◆ What this task involves:
All lines from the one containing "camera: 10 degrees left, 5 degrees up" through the last line below must be duplicated exactly, with nothing outside that span.
__________
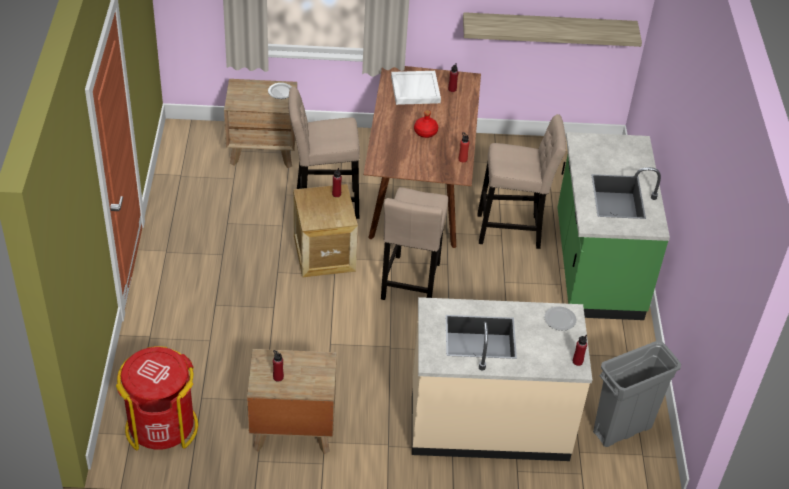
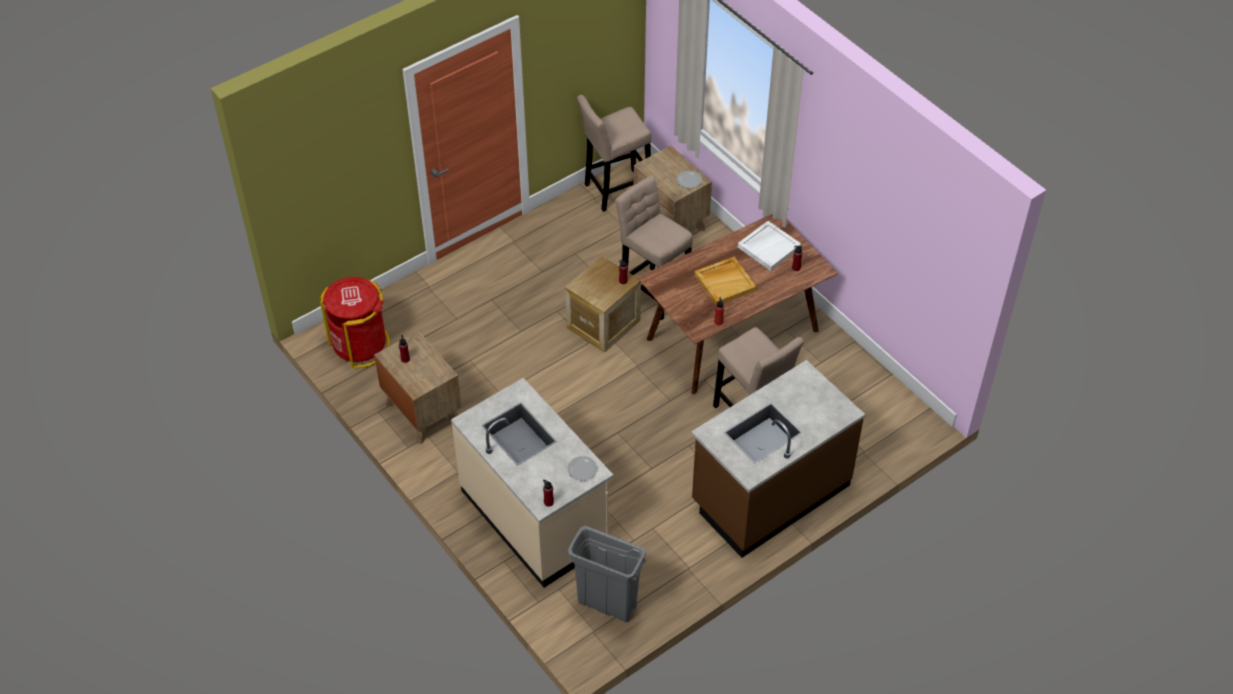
camera: 55 degrees right, 5 degrees up
beige stool [381,187,448,300] -> beige stool moved to [577,95,651,212]
red bottle [414,110,438,138] -> beige tray [694,256,757,305]
shelf [463,12,642,47] -> none
green counter [557,132,670,320] -> brown counter [691,360,865,558]

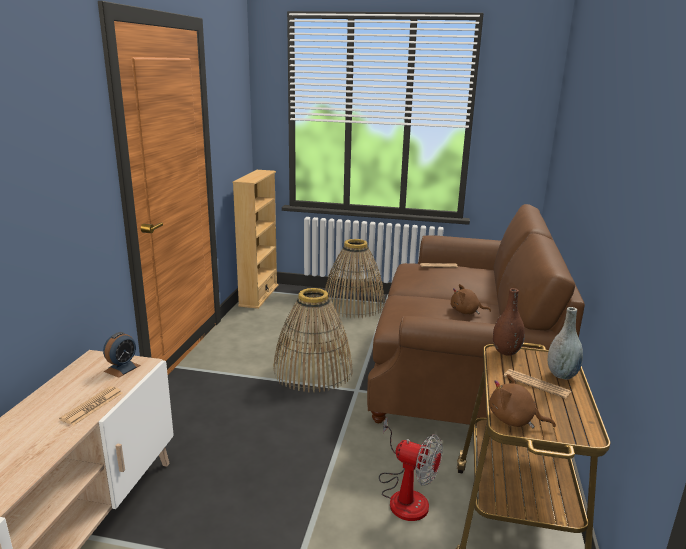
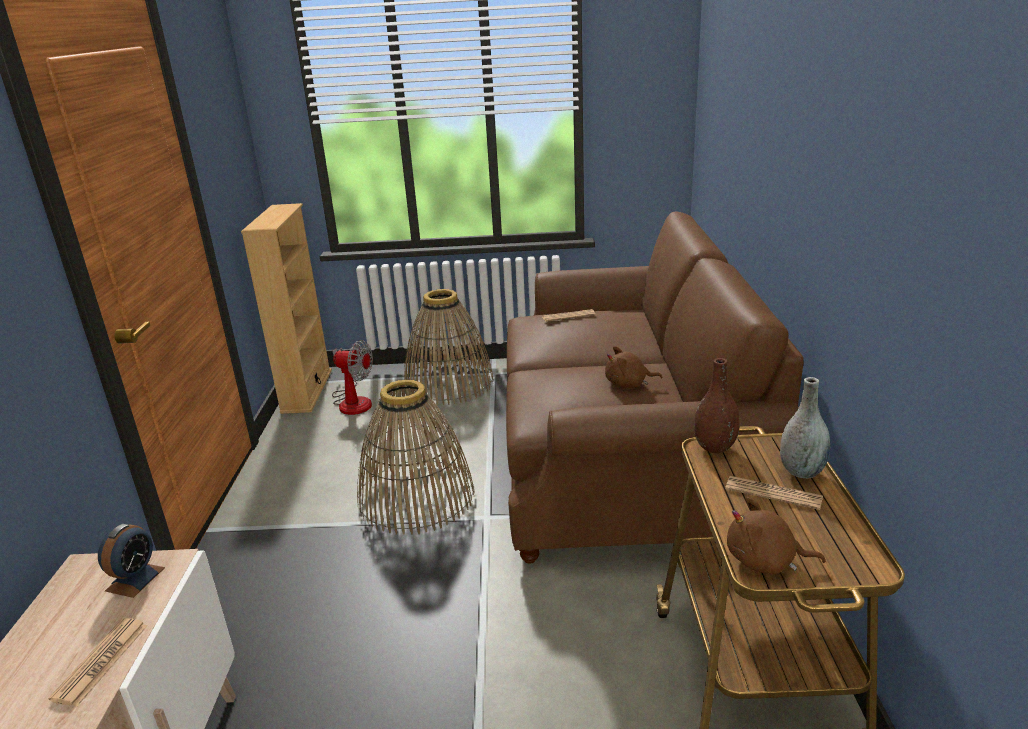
camera: 10 degrees left, 5 degrees up
fan [379,417,443,521] -> fan moved to [332,340,373,415]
__________
◆ Solution to this task:
camera: 10 degrees left, 5 degrees up
fan [379,417,443,521] -> fan moved to [332,340,373,415]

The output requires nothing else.